Page extract Start Marker
11.   INCOME TAXES WITHHOLDING

5.


 

    Nonqualified stock options are taxable upon exercise. To the extent required by applicable federal, state or other law, you shall make arrangements satisfactory to Intel for the satisfaction of any withholding tax obligations that arise by reason of an option exercise and, if applicable, any sale of shares of the Common Stock. Intel shall not be required to issue shares of the Common Stock or to recognize any purported transfer of shares of the Common Stock until such obligations are satisfied. The Committee may permit these obligations to be satisfied by having Intel withhold a portion of the shares of the Common Stock that otherwise would be issued to you upon exercise of the option, or to the extent permitted by the Committee, by tendering shares of the Common Stock previously acquired.
 
12.   TRANSFERABILITY OF OPTION
 
    Unless otherwise provided by the Committee, each option shall be transferable only
  (a)   pursuant to your will or upon your death to your beneficiaries, or
 
  (b)   by gift to your Immediate Family (defined below), partnerships whose only partners are you or members of your Immediate Family, limited liability companies whose only shareholders are you or members of your Immediate Family, or trusts established solely for the benefit of you or members of your Immediate Family, or
 
  (c)   by gift to a foundation in which you and/or members of your Immediate Family control the management of the foundation’s assets.
    For purposes of these Standard Terms, “Immediate Family” is defined as your spouse or domestic partner, children, grandchildren, parents, or siblings.
 
    With respect to transfers by gift under subsection (b), options are transferable whether vested or not at the time of transfer. With respect to transfers by gift under subsection (c), options are transferable only to the extent the options are vested at the time of transfer. Any purported assignment, transfer or encumbrance that does not qualify under subsections (a), (b) and (c) above shall be void and unenforceable against the Corporation.
 
    Any option transferred by you pursuant to this section shall not be transferable by the recipient except by will or the laws of descent and distribution.
 
    The transferability of options is subject to any applicable laws of your country of residence or employment.
 
13.   DISPUTES
 
    The Committee or its delegate shall finally and conclusively determine any disagreement concerning your option.
Page extract End Marker
Supplied data Start Marker
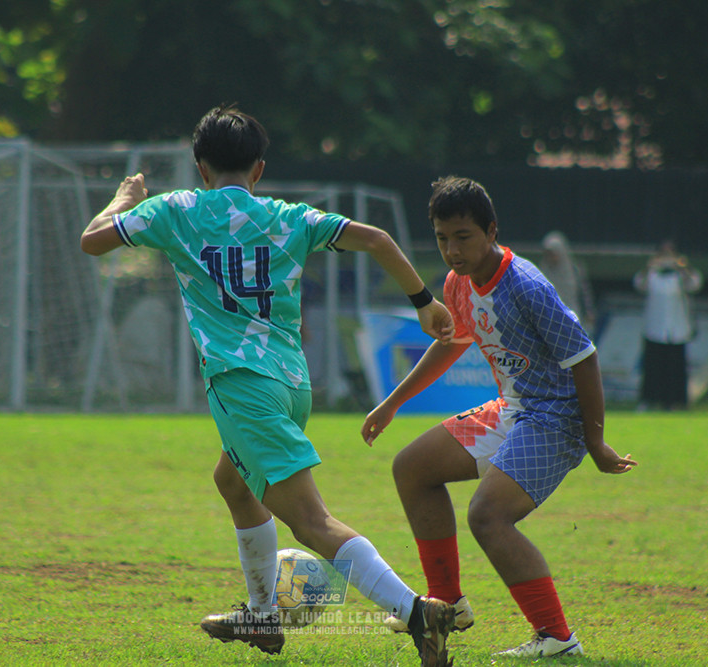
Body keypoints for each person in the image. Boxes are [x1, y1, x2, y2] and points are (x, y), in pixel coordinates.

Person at [80, 105, 457, 667]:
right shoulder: (289, 217)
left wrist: (124, 199)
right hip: (290, 384)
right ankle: (263, 614)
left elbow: (92, 241)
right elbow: (378, 239)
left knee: (310, 522)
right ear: (258, 169)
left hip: (241, 386)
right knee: (233, 483)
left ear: (200, 168)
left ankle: (416, 613)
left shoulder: (176, 210)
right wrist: (424, 303)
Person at [360, 176, 637, 658]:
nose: (452, 249)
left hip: (556, 417)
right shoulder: (456, 282)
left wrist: (595, 442)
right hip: (513, 410)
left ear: (491, 231)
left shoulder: (526, 285)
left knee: (487, 516)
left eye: (462, 236)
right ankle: (447, 604)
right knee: (411, 468)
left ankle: (557, 639)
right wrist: (392, 402)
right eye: (442, 237)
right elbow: (452, 344)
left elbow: (584, 358)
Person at [633, 240, 703, 411]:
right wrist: (649, 267)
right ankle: (649, 400)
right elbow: (639, 285)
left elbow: (695, 284)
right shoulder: (653, 275)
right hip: (655, 328)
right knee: (653, 367)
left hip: (677, 329)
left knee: (675, 368)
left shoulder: (680, 276)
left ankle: (675, 402)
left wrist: (683, 267)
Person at [539, 231, 596, 333]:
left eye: (553, 254)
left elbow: (585, 293)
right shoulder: (542, 273)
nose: (551, 258)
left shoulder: (575, 270)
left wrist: (589, 312)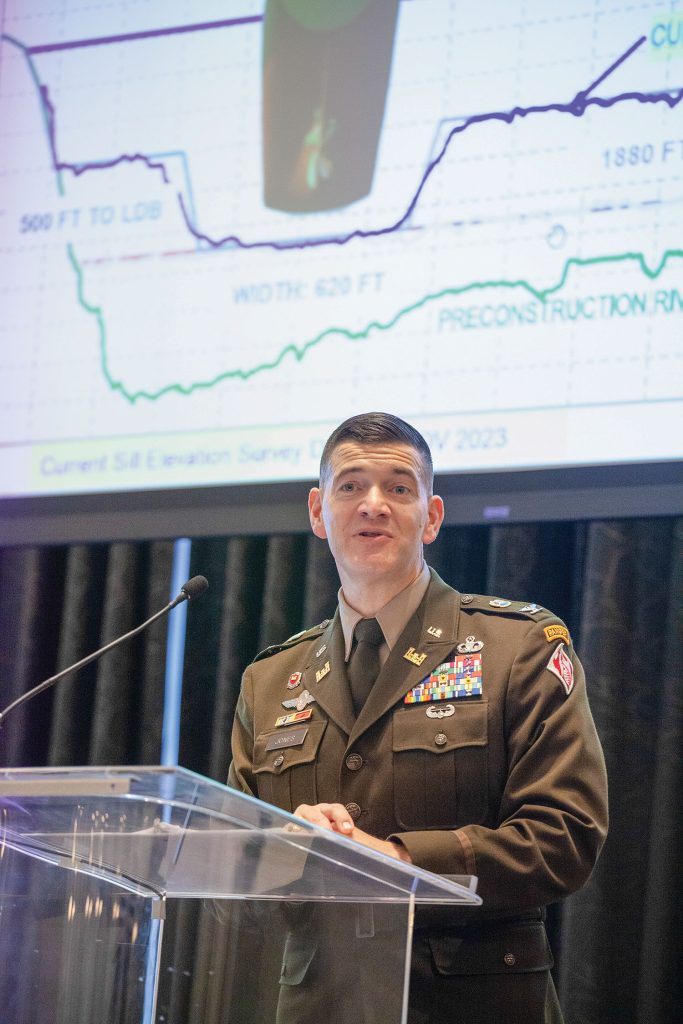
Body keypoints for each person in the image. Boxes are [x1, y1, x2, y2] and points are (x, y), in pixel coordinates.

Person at [228, 412, 608, 1024]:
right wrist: (287, 847)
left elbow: (565, 837)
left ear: (431, 517)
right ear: (318, 513)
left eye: (398, 488)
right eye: (350, 486)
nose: (372, 504)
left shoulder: (519, 647)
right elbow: (234, 878)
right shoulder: (270, 680)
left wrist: (399, 863)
Supplied data End Marker
**Task goal:**
Answer these from the stock option terms:
1. At what point are nonqualified stock options taxable?
2. Which relatives make up "Immediate Family"?
3. Who finally and conclusively settles a disagreement about the option?

**Expected answer:**
1. Upon exercise.
2. Your spouse or domestic partner, children, grandchildren, parents, or siblings.
3. The Committee or its delegate.